First Author  Fotio Y Year  2024
Journal  Nat Commun Volume  15
Issue  1 Pages  1705
PubMed ID  38402219 Mgi Jnum  J:346576
Mgi Id  MGI:7609311 Doi  10.1038/s41467-024-46139-5
Citation  Fotio Y, et al. (2024) NAAA-regulated lipid signaling in monocytes controls the induction of hyperalgesic priming in mice. Nat Commun 15(1):1705
abstractText  Circulating monocytes participate in pain chronification but the molecular events that cause their deployment are unclear. Using a mouse model of hyperalgesic priming (HP), we show that monocytes enable progression to pain chronicity through a mechanism that requires transient activation of the hydrolase, N-acylethanolamine acid amidase (NAAA), and the consequent suppression of NAAA-regulated lipid signaling at peroxisome proliferator-activated receptor-alpha (PPAR-alpha). Inhibiting NAAA in the 72 hours following administration of a priming stimulus prevented HP. This effect was phenocopied by NAAA deletion and depended on PPAR-alpha recruitment.

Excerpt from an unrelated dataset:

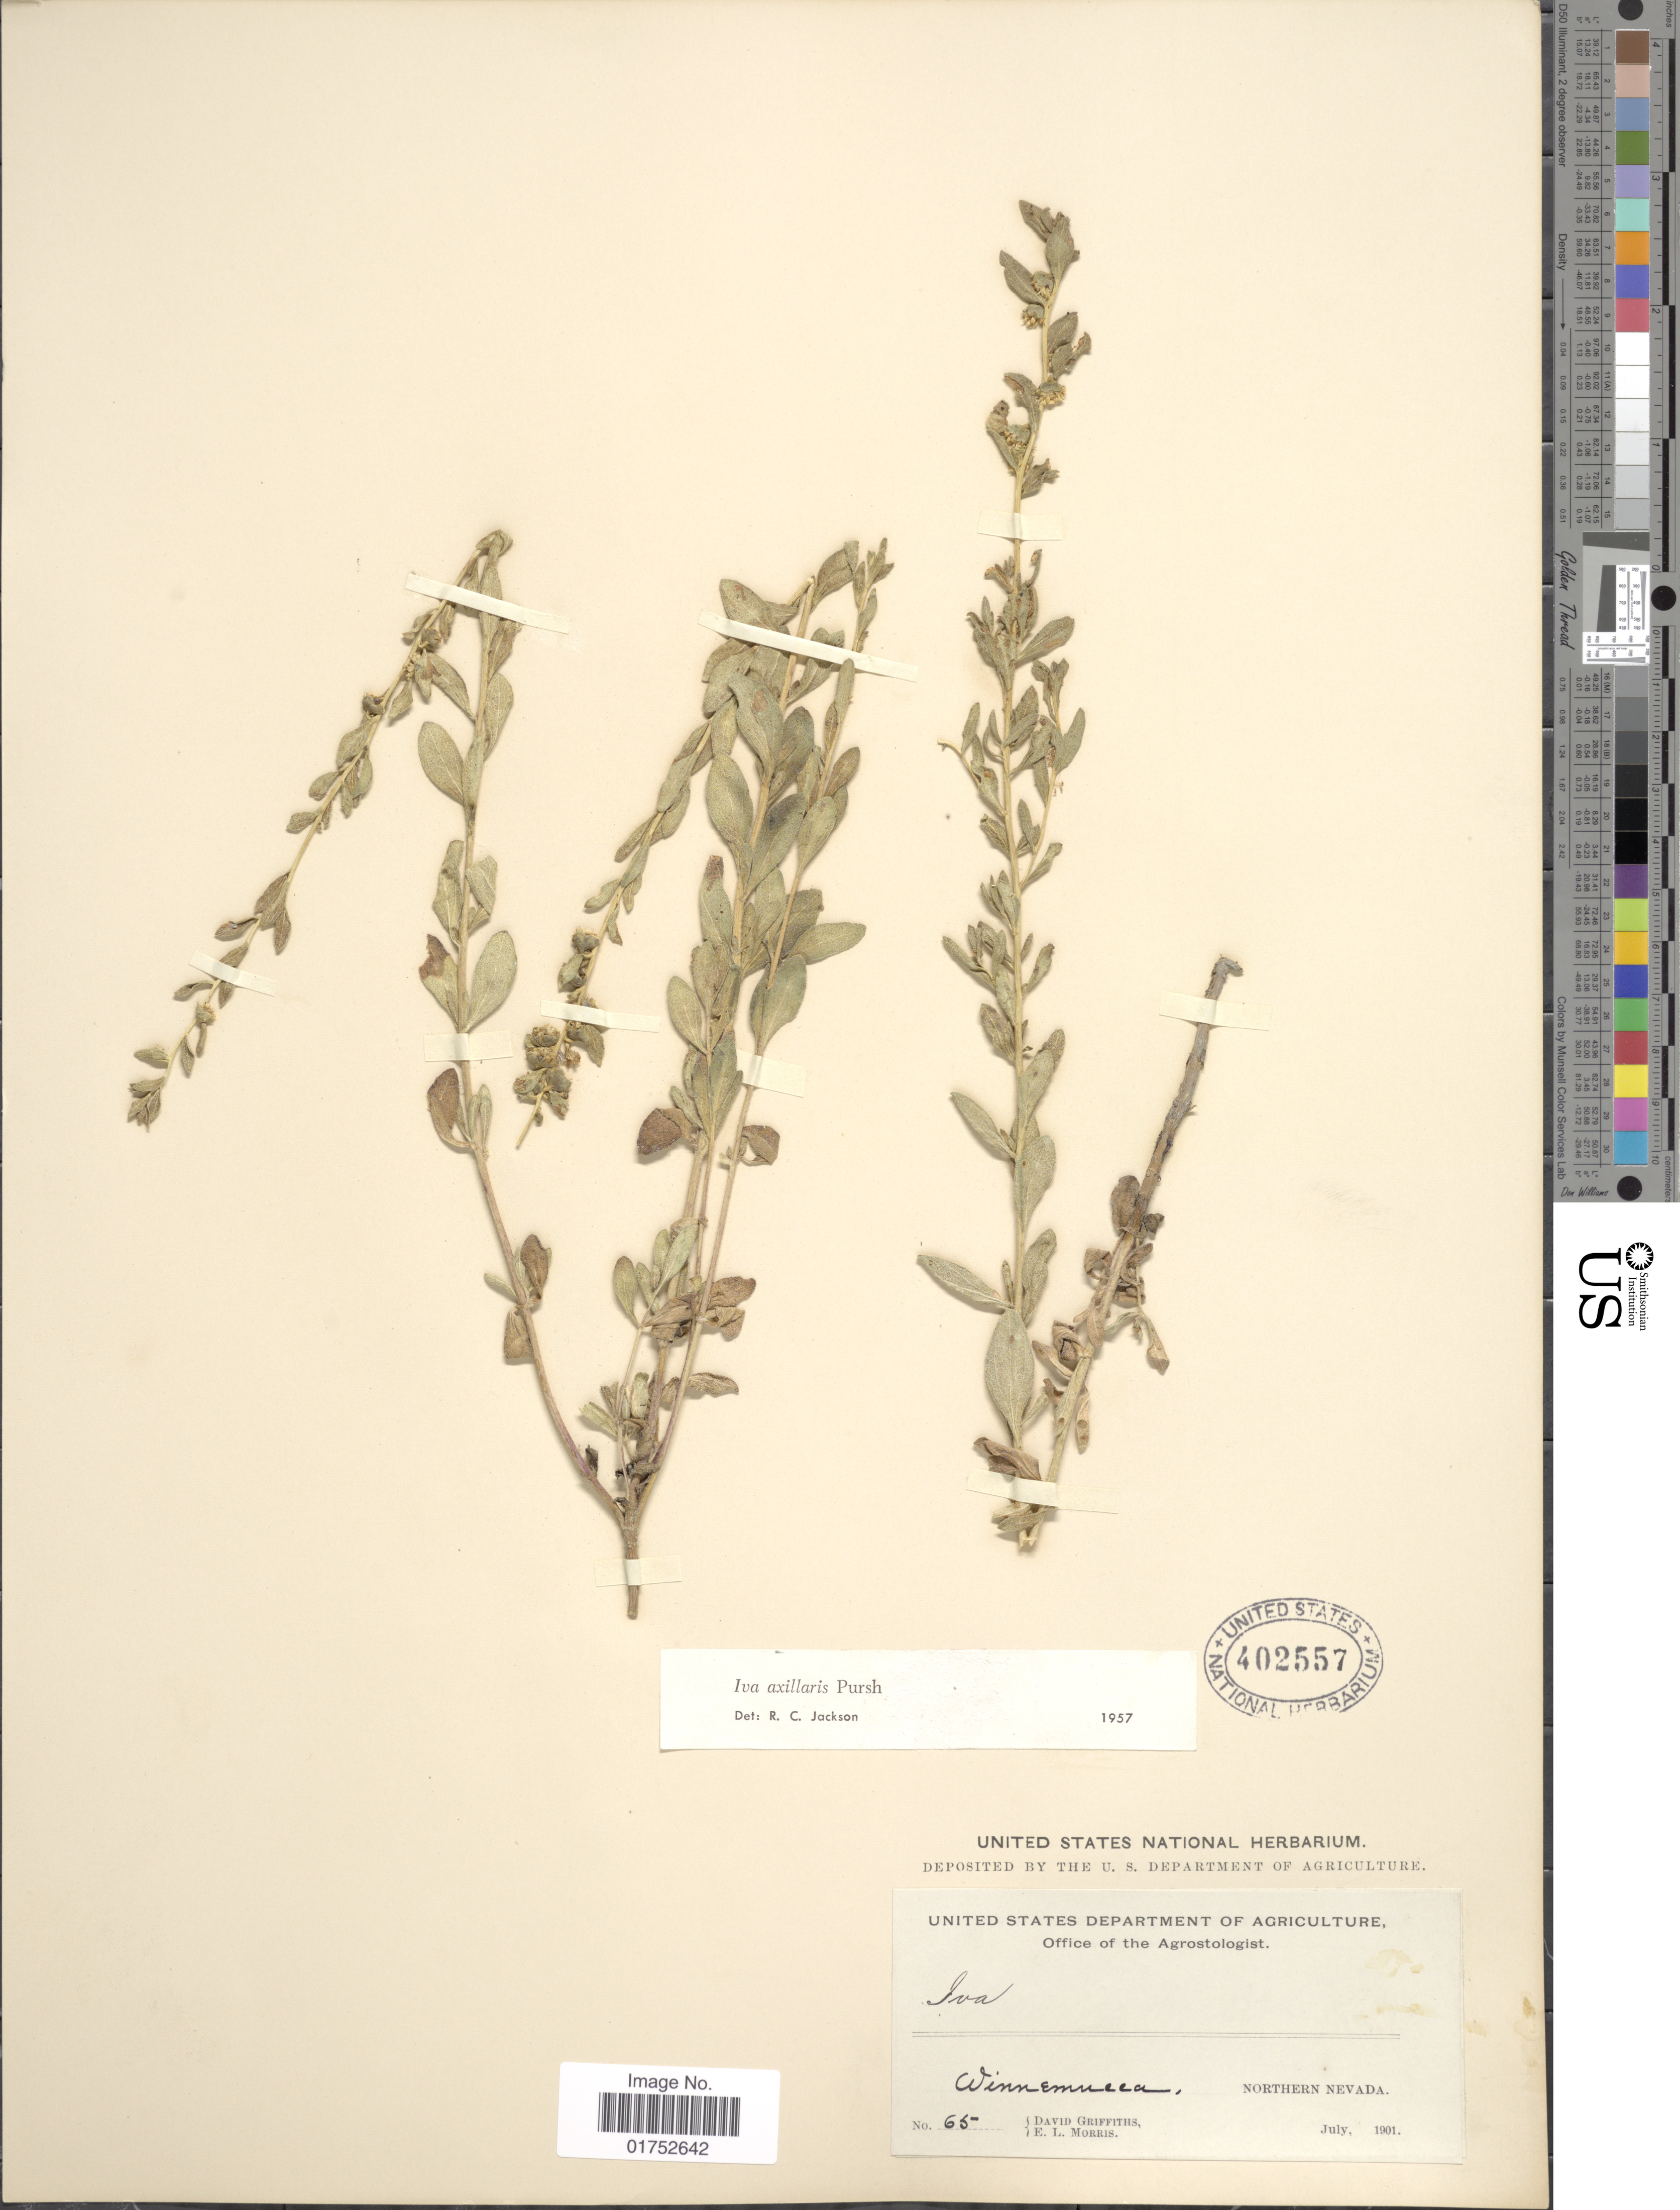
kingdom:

Mice lacking NAAA in CD11b(+) cells - monocytes, macrophages, and neutrophils - were resistant to HP induction. Conversely, mice overexpressing NAAA or lacking PPAR-alpha in the same cells were constitutively primed. Depletion of monocytes, but not resident macrophages, generated mice that were refractory to HP. The results identify NAAA-regulated signaling in monocytes as a control node in the induction of HP and, potentially, the transition to pain chronicity.